**Your goal:**
A faithful copy is required of the lines from the top of the entries through the line that contains "durante esta dispensación.", both included, with no pictures.

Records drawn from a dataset
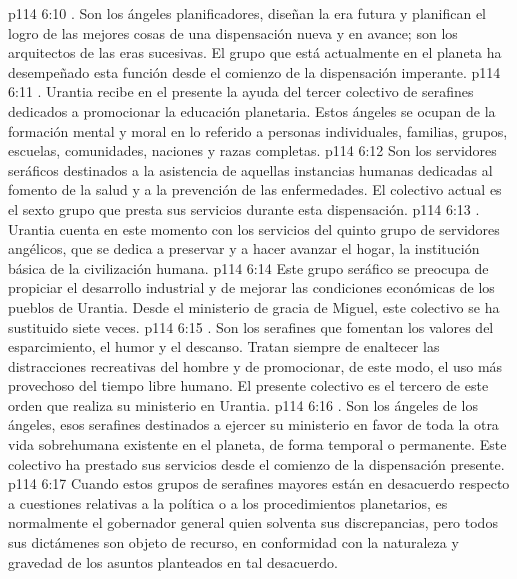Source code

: \vs p114 6:10 . Son los ángeles planificadores, diseñan la era futura y planifican el logro de las mejores cosas de una dispensación nueva y en avance; son los arquitectos de las eras sucesivas. El grupo que está actualmente en el planeta ha desempeñado esta función desde el comienzo de la dispensación imperante.
\vs p114 6:11 . Urantia recibe en el presente la ayuda del tercer colectivo de serafines dedicados a promocionar la educación planetaria. Estos ángeles se ocupan de la formación mental y moral en lo referido a personas individuales, familias, grupos, escuelas, comunidades, naciones y razas completas.
\vs p114 6:12  Son los servidores seráficos destinados a la asistencia de aquellas instancias humanas dedicadas al fomento de la salud y a la prevención de las enfermedades. El colectivo actual es el sexto grupo que presta sus servicios durante esta dispensación.
\vs p114 6:13 . Urantia cuenta en este momento con los servicios del quinto grupo de servidores angélicos, que se dedica a preservar y a hacer avanzar el hogar, la institución básica de la civilización humana.
\vs p114 6:14  Este grupo seráfico se preocupa de propiciar el desarrollo industrial y de mejorar las condiciones económicas de los pueblos de Urantia. Desde el ministerio de gracia de Miguel, este colectivo se ha sustituido siete veces.
\vs p114 6:15 . Son los serafines que fomentan los valores del esparcimiento, el humor y el descanso. Tratan siempre de enaltecer las distracciones recreativas del hombre y de promocionar, de este modo, el uso más provechoso del tiempo libre humano. El presente colectivo es el tercero de este orden que realiza su ministerio en Urantia.
\vs p114 6:16 . Son los ángeles de los ángeles, esos serafines destinados a ejercer su ministerio en favor de toda la otra vida sobrehumana existente en el planeta, de forma temporal o permanente. Este colectivo ha prestado sus servicios desde el comienzo de la dispensación presente.
\vs p114 6:17 \pc Cuando estos grupos de serafines mayores están en desacuerdo respecto a cuestiones relativas a la política o a los procedimientos planetarios, es normalmente el gobernador general quien solventa sus discrepancias, pero todos sus dictámenes son objeto de recurso, en conformidad con la naturaleza y gravedad de los asuntos planteados en tal desacuerdo.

**Task solution:**
Source code

: \vs p114 6:10 . Son los ángeles planificadores, diseñan la era futura y planifican el logro de las mejores cosas de una dispensación nueva y en avance; son los arquitectos de las eras sucesivas. El grupo que está actualmente en el planeta ha desempeñado esta función desde el comienzo de la dispensación imperante.
\vs p114 6:11 . Urantia recibe en el presente la ayuda del tercer colectivo de serafines dedicados a promocionar la educación planetaria. Estos ángeles se ocupan de la formación mental y moral en lo referido a personas individuales, familias, grupos, escuelas, comunidades, naciones y razas completas.
\vs p114 6:12  Son los servidores seráficos destinados a la asistencia de aquellas instancias humanas dedicadas al fomento de la salud y a la prevención de las enfermedades. El colectivo actual es el sexto grupo que presta sus servicios durante esta dispensación.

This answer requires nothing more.